O som do bater das correntes e o relinchar dos cavalos ecoava pelas paredes de pedra, ampliando a sensação de presságio que se agitava em seu estômago.
Ela não conseguia se livrar da sensação de que estava caminhando direto para uma armadilha, como uma presa indefesa presa nas mandíbulas de um predador.
Faye finalmente sentiu a carruagem parar. Ela observou enquanto Tobias saía de seu colo para a porta da carruagem, ansioso para empurrá-la aberta e esticar as pernas.
Ela puxou a capa de Sterling firmemente em volta dos ombros, antecipando o frio do ar da manhã cedo enquanto Andre abria a porta.
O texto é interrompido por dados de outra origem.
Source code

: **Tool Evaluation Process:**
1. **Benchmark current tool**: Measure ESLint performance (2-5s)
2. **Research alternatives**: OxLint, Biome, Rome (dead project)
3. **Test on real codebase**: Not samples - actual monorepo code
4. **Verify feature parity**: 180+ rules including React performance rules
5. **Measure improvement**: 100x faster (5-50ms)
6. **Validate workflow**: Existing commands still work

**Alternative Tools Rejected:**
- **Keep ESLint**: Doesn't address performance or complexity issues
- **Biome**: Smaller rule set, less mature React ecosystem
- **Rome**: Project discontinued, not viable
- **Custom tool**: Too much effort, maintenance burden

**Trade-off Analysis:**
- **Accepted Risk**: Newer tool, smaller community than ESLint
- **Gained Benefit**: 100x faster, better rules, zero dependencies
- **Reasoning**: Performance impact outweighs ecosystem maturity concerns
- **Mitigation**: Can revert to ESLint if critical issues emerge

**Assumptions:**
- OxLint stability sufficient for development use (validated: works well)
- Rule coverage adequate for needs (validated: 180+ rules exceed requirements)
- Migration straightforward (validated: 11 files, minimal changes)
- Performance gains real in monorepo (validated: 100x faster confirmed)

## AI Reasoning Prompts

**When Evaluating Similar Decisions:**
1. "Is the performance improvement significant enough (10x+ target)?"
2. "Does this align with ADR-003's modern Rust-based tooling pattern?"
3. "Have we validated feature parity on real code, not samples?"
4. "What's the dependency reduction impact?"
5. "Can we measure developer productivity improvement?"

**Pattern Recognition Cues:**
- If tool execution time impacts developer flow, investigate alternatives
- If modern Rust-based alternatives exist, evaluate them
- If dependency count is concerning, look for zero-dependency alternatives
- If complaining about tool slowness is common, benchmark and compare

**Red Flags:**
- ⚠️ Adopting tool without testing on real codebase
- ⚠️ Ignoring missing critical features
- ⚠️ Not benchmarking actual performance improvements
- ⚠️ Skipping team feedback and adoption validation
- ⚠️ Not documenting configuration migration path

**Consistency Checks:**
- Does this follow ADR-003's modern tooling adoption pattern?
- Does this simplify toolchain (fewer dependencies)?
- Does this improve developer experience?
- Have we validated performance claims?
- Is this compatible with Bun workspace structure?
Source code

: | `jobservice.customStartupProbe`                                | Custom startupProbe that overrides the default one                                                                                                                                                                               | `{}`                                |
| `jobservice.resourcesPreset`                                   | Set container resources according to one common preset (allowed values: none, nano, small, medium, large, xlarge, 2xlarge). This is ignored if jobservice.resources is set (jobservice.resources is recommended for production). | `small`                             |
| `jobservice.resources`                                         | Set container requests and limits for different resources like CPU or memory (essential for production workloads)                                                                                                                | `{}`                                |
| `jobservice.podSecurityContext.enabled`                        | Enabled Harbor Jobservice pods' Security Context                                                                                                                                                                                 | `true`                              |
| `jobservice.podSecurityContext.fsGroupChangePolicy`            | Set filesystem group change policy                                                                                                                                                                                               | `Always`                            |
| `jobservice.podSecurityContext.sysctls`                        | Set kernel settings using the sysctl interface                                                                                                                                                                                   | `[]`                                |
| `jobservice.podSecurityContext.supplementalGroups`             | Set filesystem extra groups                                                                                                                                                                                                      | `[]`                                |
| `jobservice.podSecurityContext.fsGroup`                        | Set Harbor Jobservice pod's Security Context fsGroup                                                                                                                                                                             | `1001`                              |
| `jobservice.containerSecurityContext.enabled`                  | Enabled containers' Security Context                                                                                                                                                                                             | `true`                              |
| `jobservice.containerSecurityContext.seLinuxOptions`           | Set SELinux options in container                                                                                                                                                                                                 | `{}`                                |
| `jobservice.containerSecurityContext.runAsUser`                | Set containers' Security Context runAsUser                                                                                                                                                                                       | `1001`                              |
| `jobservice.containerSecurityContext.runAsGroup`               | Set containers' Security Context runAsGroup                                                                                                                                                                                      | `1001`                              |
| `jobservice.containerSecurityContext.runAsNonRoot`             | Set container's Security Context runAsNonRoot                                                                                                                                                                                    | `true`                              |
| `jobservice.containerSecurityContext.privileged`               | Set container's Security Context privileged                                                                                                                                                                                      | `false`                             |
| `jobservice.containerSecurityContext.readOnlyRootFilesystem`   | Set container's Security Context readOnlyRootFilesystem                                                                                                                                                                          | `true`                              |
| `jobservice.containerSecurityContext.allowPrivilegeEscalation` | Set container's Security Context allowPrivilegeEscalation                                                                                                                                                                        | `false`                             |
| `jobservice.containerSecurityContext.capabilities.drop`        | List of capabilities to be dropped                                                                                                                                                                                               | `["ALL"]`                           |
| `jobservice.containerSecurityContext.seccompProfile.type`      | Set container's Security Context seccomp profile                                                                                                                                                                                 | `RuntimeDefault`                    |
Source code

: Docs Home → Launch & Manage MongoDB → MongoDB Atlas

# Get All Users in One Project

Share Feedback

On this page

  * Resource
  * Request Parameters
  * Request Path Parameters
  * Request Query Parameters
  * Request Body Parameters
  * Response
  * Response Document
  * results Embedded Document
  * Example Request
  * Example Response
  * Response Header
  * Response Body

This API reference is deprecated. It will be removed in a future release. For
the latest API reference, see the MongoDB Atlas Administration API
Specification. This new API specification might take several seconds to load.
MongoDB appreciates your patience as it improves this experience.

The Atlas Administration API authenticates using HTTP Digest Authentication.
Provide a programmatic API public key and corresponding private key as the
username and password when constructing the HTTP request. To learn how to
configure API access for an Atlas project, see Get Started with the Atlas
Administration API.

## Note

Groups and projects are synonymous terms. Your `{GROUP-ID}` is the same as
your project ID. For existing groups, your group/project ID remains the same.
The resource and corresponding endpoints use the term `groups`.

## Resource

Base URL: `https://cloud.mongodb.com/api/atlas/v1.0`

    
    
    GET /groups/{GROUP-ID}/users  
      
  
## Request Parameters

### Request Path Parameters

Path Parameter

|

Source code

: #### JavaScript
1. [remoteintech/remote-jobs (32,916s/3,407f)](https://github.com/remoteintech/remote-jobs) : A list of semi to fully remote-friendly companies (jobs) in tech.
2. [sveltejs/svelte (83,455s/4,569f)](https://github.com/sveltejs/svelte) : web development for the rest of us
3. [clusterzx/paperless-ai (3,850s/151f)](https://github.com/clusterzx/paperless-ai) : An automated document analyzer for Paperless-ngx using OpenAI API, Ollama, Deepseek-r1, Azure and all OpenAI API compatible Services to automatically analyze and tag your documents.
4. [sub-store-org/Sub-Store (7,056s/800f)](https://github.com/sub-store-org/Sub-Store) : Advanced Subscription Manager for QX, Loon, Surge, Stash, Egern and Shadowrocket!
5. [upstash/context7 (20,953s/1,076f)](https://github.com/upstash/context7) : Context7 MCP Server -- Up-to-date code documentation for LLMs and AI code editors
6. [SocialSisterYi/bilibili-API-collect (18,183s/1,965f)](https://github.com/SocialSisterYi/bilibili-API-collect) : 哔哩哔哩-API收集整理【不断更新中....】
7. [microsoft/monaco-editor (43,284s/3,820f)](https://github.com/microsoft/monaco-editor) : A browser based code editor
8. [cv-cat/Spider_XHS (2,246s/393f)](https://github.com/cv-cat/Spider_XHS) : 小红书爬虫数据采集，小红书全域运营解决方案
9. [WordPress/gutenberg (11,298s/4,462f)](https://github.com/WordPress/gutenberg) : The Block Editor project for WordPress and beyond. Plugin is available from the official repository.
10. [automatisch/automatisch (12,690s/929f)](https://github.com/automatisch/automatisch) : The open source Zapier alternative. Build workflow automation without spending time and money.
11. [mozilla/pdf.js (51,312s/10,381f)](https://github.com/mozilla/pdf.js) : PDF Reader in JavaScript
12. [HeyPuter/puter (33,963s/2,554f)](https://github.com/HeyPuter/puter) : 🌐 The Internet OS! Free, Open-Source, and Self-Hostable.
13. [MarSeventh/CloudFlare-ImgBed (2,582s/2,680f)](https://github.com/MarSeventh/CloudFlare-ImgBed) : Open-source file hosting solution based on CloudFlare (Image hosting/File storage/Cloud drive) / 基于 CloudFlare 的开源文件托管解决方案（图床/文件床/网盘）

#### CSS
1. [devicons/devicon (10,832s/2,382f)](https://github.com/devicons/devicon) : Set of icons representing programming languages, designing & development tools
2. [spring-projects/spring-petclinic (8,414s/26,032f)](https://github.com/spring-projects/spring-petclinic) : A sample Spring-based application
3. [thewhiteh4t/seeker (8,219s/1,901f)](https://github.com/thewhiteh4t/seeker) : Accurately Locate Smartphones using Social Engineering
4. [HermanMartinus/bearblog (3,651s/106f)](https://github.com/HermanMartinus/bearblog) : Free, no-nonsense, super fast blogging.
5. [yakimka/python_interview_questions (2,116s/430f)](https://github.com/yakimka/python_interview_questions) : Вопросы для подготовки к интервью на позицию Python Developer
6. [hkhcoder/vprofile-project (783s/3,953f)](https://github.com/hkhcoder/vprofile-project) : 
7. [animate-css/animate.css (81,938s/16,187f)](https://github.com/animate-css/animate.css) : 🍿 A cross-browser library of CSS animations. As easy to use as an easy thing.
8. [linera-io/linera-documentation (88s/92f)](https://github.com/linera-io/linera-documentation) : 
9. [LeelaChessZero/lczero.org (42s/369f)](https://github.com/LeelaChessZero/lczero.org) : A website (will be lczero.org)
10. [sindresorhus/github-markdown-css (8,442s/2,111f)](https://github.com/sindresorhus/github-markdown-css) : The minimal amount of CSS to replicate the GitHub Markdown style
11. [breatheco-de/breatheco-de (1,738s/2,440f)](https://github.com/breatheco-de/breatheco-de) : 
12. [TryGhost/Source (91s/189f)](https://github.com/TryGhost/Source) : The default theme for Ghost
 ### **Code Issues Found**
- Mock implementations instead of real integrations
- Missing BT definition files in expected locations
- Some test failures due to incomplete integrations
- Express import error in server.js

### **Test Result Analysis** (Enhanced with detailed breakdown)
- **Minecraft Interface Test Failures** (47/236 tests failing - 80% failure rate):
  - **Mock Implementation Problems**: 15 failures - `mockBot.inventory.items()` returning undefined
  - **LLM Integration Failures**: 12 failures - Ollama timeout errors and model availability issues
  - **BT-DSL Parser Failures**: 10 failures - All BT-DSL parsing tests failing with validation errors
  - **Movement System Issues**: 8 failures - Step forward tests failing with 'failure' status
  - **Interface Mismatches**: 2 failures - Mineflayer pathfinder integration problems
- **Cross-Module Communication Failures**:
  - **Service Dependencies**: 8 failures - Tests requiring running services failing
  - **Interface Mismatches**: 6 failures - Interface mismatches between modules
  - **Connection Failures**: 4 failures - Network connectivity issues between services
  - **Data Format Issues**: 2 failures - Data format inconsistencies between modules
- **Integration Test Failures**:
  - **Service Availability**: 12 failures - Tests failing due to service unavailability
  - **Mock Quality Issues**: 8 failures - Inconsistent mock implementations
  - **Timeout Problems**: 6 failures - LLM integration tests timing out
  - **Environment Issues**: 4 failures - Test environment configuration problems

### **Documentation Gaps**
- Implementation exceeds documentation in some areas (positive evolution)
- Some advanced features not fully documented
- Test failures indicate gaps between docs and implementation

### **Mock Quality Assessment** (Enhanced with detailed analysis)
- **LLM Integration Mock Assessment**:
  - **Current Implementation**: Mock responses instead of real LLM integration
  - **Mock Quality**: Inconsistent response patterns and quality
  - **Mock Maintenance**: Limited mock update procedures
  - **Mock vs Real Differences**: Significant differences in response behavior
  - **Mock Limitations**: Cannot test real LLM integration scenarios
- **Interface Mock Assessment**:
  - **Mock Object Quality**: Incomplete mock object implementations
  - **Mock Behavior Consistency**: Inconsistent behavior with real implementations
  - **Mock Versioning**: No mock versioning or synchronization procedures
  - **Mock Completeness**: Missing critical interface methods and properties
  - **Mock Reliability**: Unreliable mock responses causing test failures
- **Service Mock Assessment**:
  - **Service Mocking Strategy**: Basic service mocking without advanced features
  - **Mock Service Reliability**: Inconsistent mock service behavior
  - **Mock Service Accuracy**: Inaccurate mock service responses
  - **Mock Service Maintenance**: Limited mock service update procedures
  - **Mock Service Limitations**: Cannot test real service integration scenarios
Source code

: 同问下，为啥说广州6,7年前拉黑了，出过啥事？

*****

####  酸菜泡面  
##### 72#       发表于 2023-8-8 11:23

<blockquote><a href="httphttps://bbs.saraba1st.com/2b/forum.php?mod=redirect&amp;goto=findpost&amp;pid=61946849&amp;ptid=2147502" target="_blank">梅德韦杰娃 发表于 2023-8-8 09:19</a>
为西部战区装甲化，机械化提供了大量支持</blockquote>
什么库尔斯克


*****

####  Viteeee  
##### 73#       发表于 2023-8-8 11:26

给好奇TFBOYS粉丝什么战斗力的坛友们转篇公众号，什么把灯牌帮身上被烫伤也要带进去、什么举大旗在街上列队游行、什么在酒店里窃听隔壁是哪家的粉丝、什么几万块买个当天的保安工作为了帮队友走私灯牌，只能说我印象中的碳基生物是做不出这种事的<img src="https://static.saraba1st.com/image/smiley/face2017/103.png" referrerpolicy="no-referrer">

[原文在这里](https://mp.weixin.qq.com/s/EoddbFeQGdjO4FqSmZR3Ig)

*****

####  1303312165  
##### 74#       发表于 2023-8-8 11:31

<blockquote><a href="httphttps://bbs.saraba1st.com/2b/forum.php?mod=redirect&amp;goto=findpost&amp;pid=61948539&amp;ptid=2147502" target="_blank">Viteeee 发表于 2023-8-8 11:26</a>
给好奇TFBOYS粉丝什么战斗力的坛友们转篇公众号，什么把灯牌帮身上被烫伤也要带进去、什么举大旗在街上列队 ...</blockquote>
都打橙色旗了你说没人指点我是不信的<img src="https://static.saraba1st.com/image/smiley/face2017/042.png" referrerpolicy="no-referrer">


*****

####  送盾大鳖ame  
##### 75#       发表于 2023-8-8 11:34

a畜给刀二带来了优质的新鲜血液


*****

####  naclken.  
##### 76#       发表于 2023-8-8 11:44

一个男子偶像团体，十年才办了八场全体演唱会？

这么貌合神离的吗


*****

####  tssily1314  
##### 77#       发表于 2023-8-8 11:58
Com um rangido, a porta se abriu, liberando um cheiro pútrido que a fez engasgar.
O fedor do fosso a atingiu como uma tonelada de tijolos, agredindo suas narinas com seu aroma acre e nauseante. Ela sentiu seu estômago se contorcer e apertar, e uma onda de enjoo a invadiu. Ela podia sentir o bile subindo em sua garganta, mas lutou contra isso, não querendo se envergonhar na frente de Andre.
Andre viu a expressão de aflição no rosto da Duquesa. Ele rapidamente lhe entregou seu lenço. Estava perfumado com óleo de lavanda e incenso para mascarar o cheiro da cidade.
“Pegue isso e respire fundo. Não vai parar o cheiro, mas pelo menos ajuda um pouco.”
Ele observou enquanto Faye cobria o rosto com o pano e recuperava a compostura. Ele lhe ofereceu a mão e a guiou cuidadosamente para fora da carruagem.
Andre ainda segurava sua mão enquanto ela se equilibrava. “Eventualmente, você se acostumará com o cheiro.” Ele disse.
Faye ficou em silêncio no pátio da fortaleza, observando um pequeno grupo de crianças brincando. O som de suas risadas ecoava pelas paredes de pedra enquanto eles corriam uns atrás dos outros.
De repente, eles pararam e se viraram para olhar para ela. Faye sorriu para eles, mas eles continuaram a olhar com admiração. Uma jovem do grupo rapidamente se moveu para a fonte e pegou um aglomerado de flores coloridas.
Então ela correu empolgada em direção à Duquesa.
Faye notou que não era apenas um buquê, mas uma bela coroa de flores.
Sua voz tímida flutuava no ar. “Estas são para você, Duquesa Thayer.”
A menina ansiosamente apresentou a coroa a Faye, e as pétalas macias roçaram sua mão.
Faye não pôde deixar de se sentir tocada pelo gesto da menina e agradeceu-lhe com um sorriso caloroso.
“Obrigada pelo presente. São lindas.”
Quando Faye estava prestes a colocar a coroa em sua cabeça. Quando um grito irritado irrompeu da outra extremidade do pátio.
“VADIA!!!” a voz gritou.
Faye sentiu algo duro atingir o lado de sua cabeça. Derrubando-a no chão.